The station made another move on the dial in the early 1980s, from 730 to 770 kHz. While WJMW had to now protect WABC in New York, it was more than 800 miles away. That was far enough for the FCC to allow the station to operate around the clock, with reduced power at night. The station switched its call sign to WVNN on September 26, 1988. It changed to a news/talk format, using news from ABC News Radio and talk shows from the ABC TalkRadio Network.

===Cumulus ownership===
WJMW was owned and operated by the Dunnavant family of Athens for 55 years prior to being sold to Cumulus Media as part of a four-station deal in 2003. The sale ended a 55-year presence in the market for Athens Broadcasting, founded in 1948 by Pap Dunnavant.
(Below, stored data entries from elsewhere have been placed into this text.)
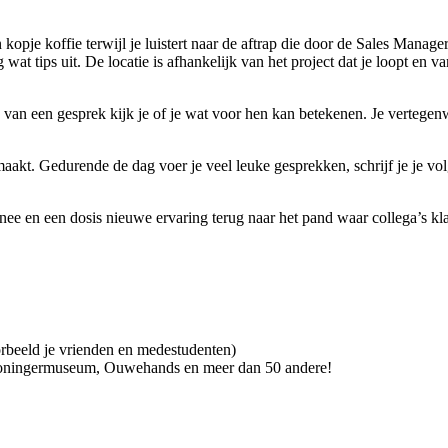
 kopje koffie terwijl je luistert naar de aftrap die door de Sales Mana
wat tips uit. De locatie is afhankelijk van het project dat je loopt en 
 van een gesprek kijk je of je wat voor hen kan betekenen. Je vertegenw
k maakt. Gedurende de dag voer je veel leuke gesprekken, schrijf je je v
e en een dosis nieuwe ervaring terug naar het pand waar collega’s klaa
beeld je vrienden en medestudenten)
Groningermuseum, Ouwehands en meer dan 50 andere!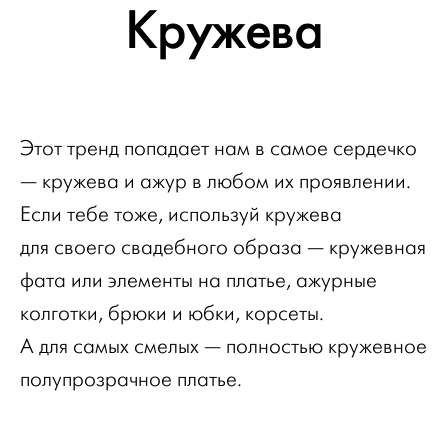
Кружева
Этот тренд попадает нам в самое сердечко
— кружева и ажур в любом их проявлении.
Если тебе тоже, используй кружева
для своего свадебного образа — кружевная
фата или элементы на платье, ажурные
колготки, брюки и юбки, корсеты.
А для самых смелых — полностью кружевное
полупрозрачное платье.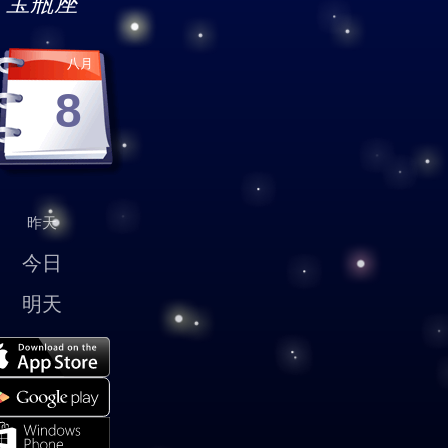
宝瓶座
八月
8
昨天
今日
明天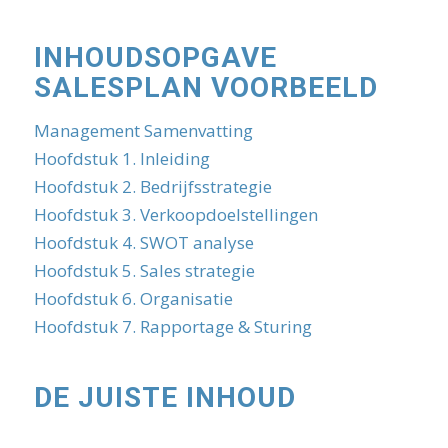
INHOUDSOPGAVE
SALESPLAN VOORBEELD
Management Samenvatting
Hoofdstuk 1. Inleiding
Hoofdstuk 2. Bedrijfsstrategie
Hoofdstuk 3. Verkoopdoelstellingen
Hoofdstuk 4. SWOT analyse
Hoofdstuk 5. Sales strategie
Hoofdstuk 6. Organisatie
Hoofdstuk 7. Rapportage & Sturing
DE JUISTE INHOUD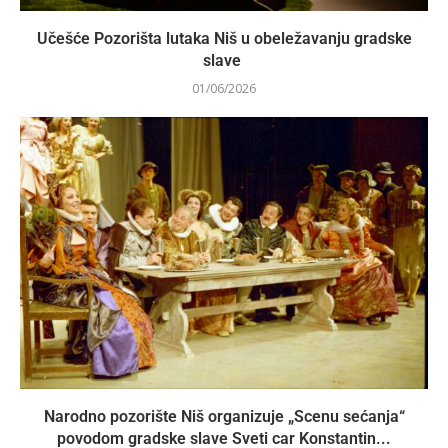
Učešće Pozorišta lutaka Niš u obeležavanju gradske
slave
01/06/2026
Narodno pozorište Niš organizuje „Scenu sećanja“
povodom gradske slave Sveti car Konstantin...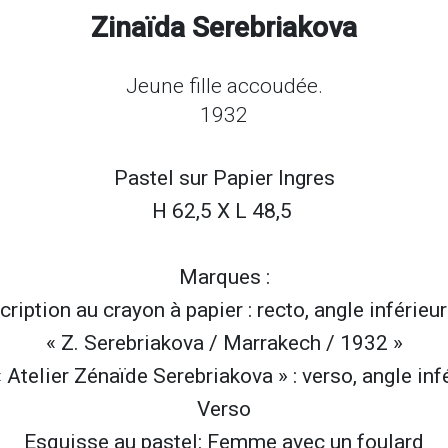
Zinaïda Serebriakova
Jeune fille accoudée.
1932
Pastel sur
Papier Ingres
H 62,5 X L 48,5
Marques :
cription au crayon à papier : recto, angle inférieur
« Z. Serebriakova / Marrakech / 1932 »
 Atelier Zénaïde Serebriakova » : verso, angle infé
Verso
Esquisse au pastel: Femme avec un foulard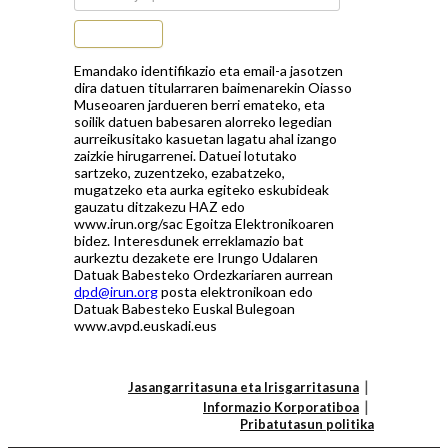
Subscribe
Emandako identifikazio eta email-a jasotzen
dira datuen titularraren baimenarekin Oiasso
Museoaren jardueren berri emateko, eta
soilik datuen babesaren alorreko legedian
aurreikusitako kasuetan lagatu ahal izango
zaizkie hirugarrenei. Datuei lotutako
sartzeko, zuzentzeko, ezabatzeko,
mugatzeko eta aurka egiteko eskubideak
gauzatu ditzakezu HAZ edo
www.irun.org/sac Egoitza Elektronikoaren
bidez. Interesdunek erreklamazio bat
aurkeztu dezakete ere Irungo Udalaren
Datuak Babesteko Ordezkariaren aurrean
dpd@irun.org
posta elektronikoan edo
Datuak Babesteko Euskal Bulegoan
www.avpd.euskadi.eus
Jasangarritasuna eta Irisgarritasuna
Informazio Korporatiboa
Pribatutasun politika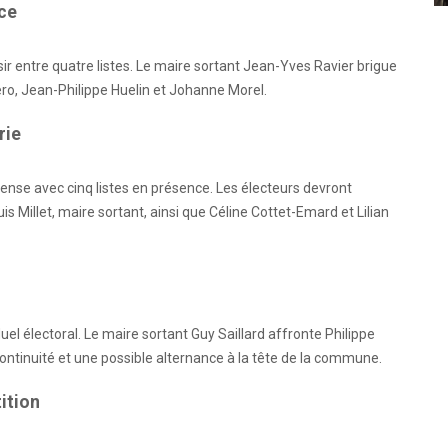
ice
sir entre quatre listes. Le maire sortant Jean-Yves Ravier brigue
ero, Jean-Philippe Huelin et Johanne Morel.
rie
ense avec cinq listes en présence. Les électeurs devront
 Millet, maire sortant, ainsi que Céline Cottet-Emard et Lilian
l électoral. Le maire sortant Guy Saillard affronte Philippe
ontinuité et une possible alternance à la tête de la commune.
tition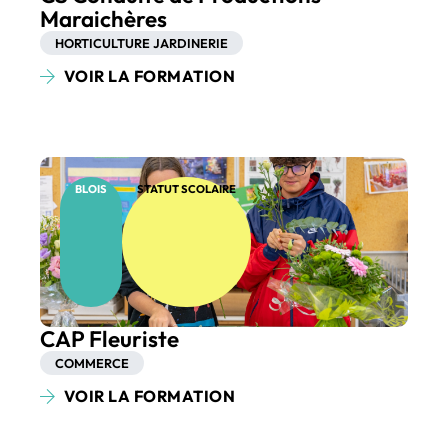
Maraichères
HORTICULTURE JARDINERIE
VOIR LA FORMATION
BLOIS
STATUT SCOLAIRE
CAP Fleuriste
COMMERCE
VOIR LA FORMATION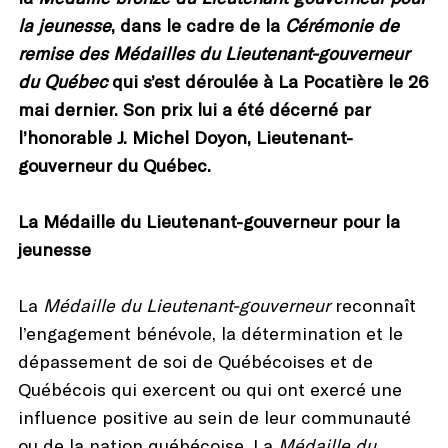
la jeunesse
, dans le cadre de la
Cérémonie de
remise des Médailles du Lieutenant-gouverneur
du Québec
qui s’est déroulée à La Pocatière le 26
mai dernier. Son prix lui a été décerné par
l’honorable J. Michel Doyon, Lieutenant-
gouverneur du Québec.
La Médaille du Lieutenant-gouverneur pour la
jeunesse
La
Médaille du Lieutenant-gouverneur
reconnaît
l’engagement bénévole, la détermination et le
dépassement de soi de Québécoises et de
Québécois qui exercent ou qui ont exercé une
influence positive au sein de leur communauté
ou de la nation québécoise. La
Médaille du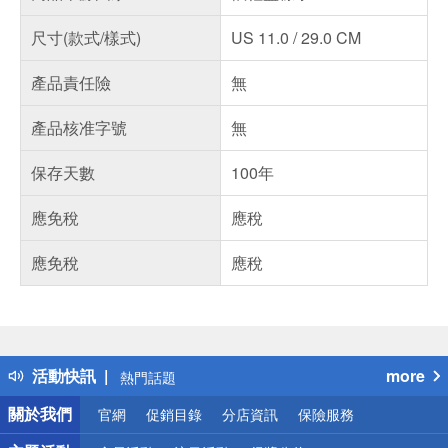
尺寸(款式/樣式)
US 11.0 / 29.0 CM
產品責任險
無
產品核准字號
無
保存天數
100年
應免稅
應稅
應免稅
應稅
偏遠地區配送
詐騙網頁！請小心！
得獎公告
活動快訊
more
熱門話題
銀行優惠
關於我們
官網
促銷目錄
分店資訊
保險服務
偏遠地區配送
詐騙網頁！請小心！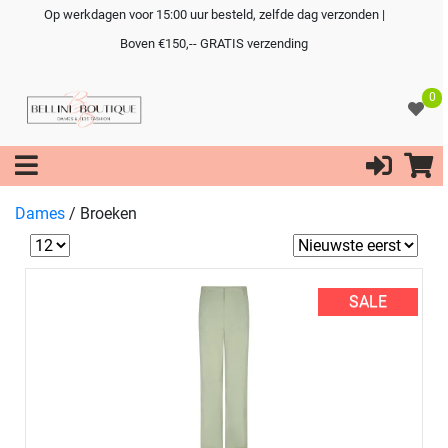
Op werkdagen voor 15:00 uur besteld, zelfde dag verzonden |
Boven €150,-- GRATIS verzending
0
Dames
/
Broeken
SALE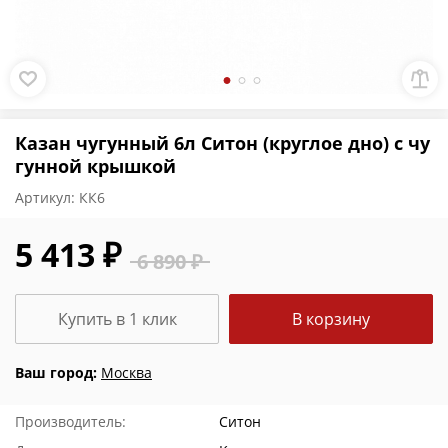
Казан чугунный 6л Ситон (круглое дно) с чу
гунной крышкой
Артикул:
КК6
5 413 ₽
6 890 ₽
Купить в 1 клик
В корзину
Ваш город:
Москва
Производитель:
Ситон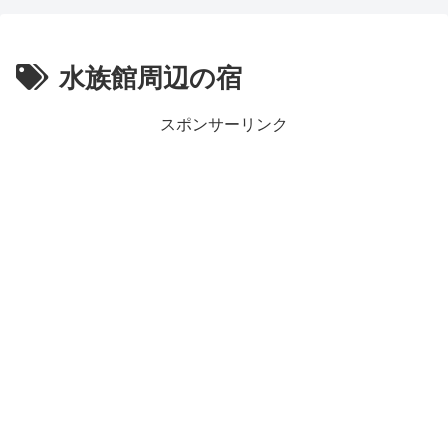
水族館周辺の宿
スポンサーリンク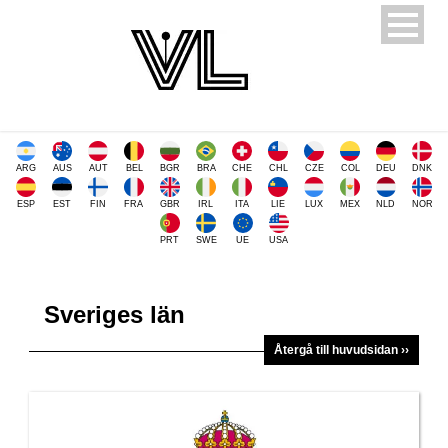
ARG
AUS
AUT
BEL
BGR
BRA
CHE
CHL
CZE
COL
DEU
DNK
ESP
EST
FIN
FRA
GBR
IRL
ITA
LIE
LUX
MEX
NLD
NOR
PRT
SWE
UE
USA
Sveriges län
Återgå till huvudsidan ››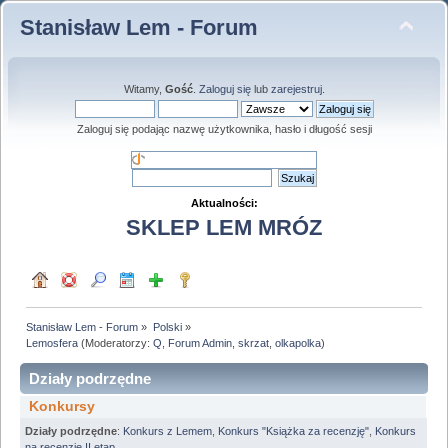
Stanisław Lem - Forum
Witamy,
Gość
.
Zaloguj się
lub
zarejestruj
.
Zaloguj się podając nazwę użytkownika, hasło i długość sesji
Aktualności:
SKLEP LEM MRÓZ
Stanisław Lem - Forum
»
Polski
»
Lemosfera
(Moderatorzy:
Q
,
Forum Admin
,
skrzat
,
olkapolka
)
Działy podrzędne
Konkursy
Działy podrzędne
:
Konkurs z Lemem
,
Konkurs "Książka za recenzję"
,
Konkurs
na recenzję II etap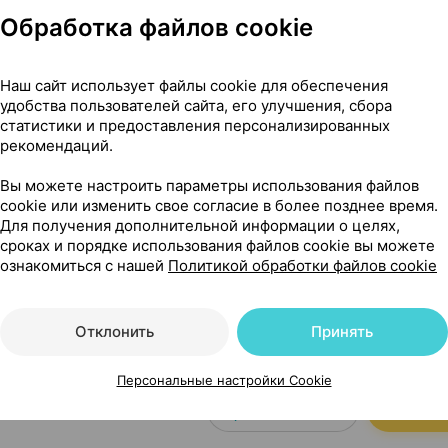
Обработка файлов cookie
Наш сайт использует файлы cookie для обеспечения
35,95 — 54
г
×
28
удобства пользователей сайта, его улучшения, сбора
ением,
КРКА
, Словения
статистики и предоставления персонализированных
Где купить
В к
рекомендаций.
Вы можете настроить параметры использования файлов
cookie или изменить свое согласие в более позднее время.
15,72 — 23
г
Для получения дополнительной информации о целях,
×
28
сроках и порядке использования файлов cookie вы можете
ением,
КРКА
, Словения
ознакомиться с нашей
Политикой обработки файлов cookie
Где купить
В к
Отклонить
Принять
24,26 — 37
×
28
ением,
КРКА
, Словения
Персональные настройки Cookie
Где купить
В к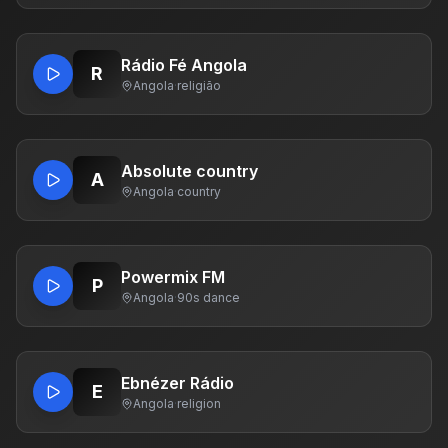
Rádio Fé Angola
R
Angola
·
religião
Absolute country
A
Angola
·
country
Powermix FM
P
Angola
·
90s dance
Ebnézer Rádio
E
Angola
·
religion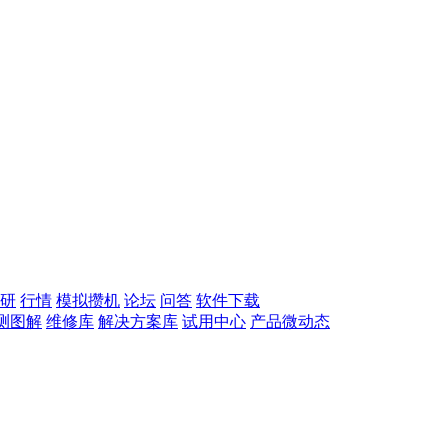
研
行情
模拟攒机
论坛
问答
软件下载
测图解
维修库
解决方案库
试用中心
产品微动态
Cumulus also acquired several other Huntsville-area stations, WHRP, WUMP, WVNN-FM, WWFF-FM and WZYP.

===Past programming===
Notable former WVNN air personalities include George Rose who, along with his alter-ego "Cousin Josh" character, hosted The Cousin Josh Jamboree on several North Alabama radio stations in a career that began in 1948 at then-WJMW and ended at WKAC with his death in 2006.

Several well-known talk radio hosts spent early portions of their careers at WVNN, including Sean Hannity, Peter Thiele, Kevin Miller, Keith Larson, Darla Jaye, and Mike Church. Will Anderson hosted a show on WVNN until August 2007, then returned a few years later. Tim Knox hosted a show on WVNN until December 2007.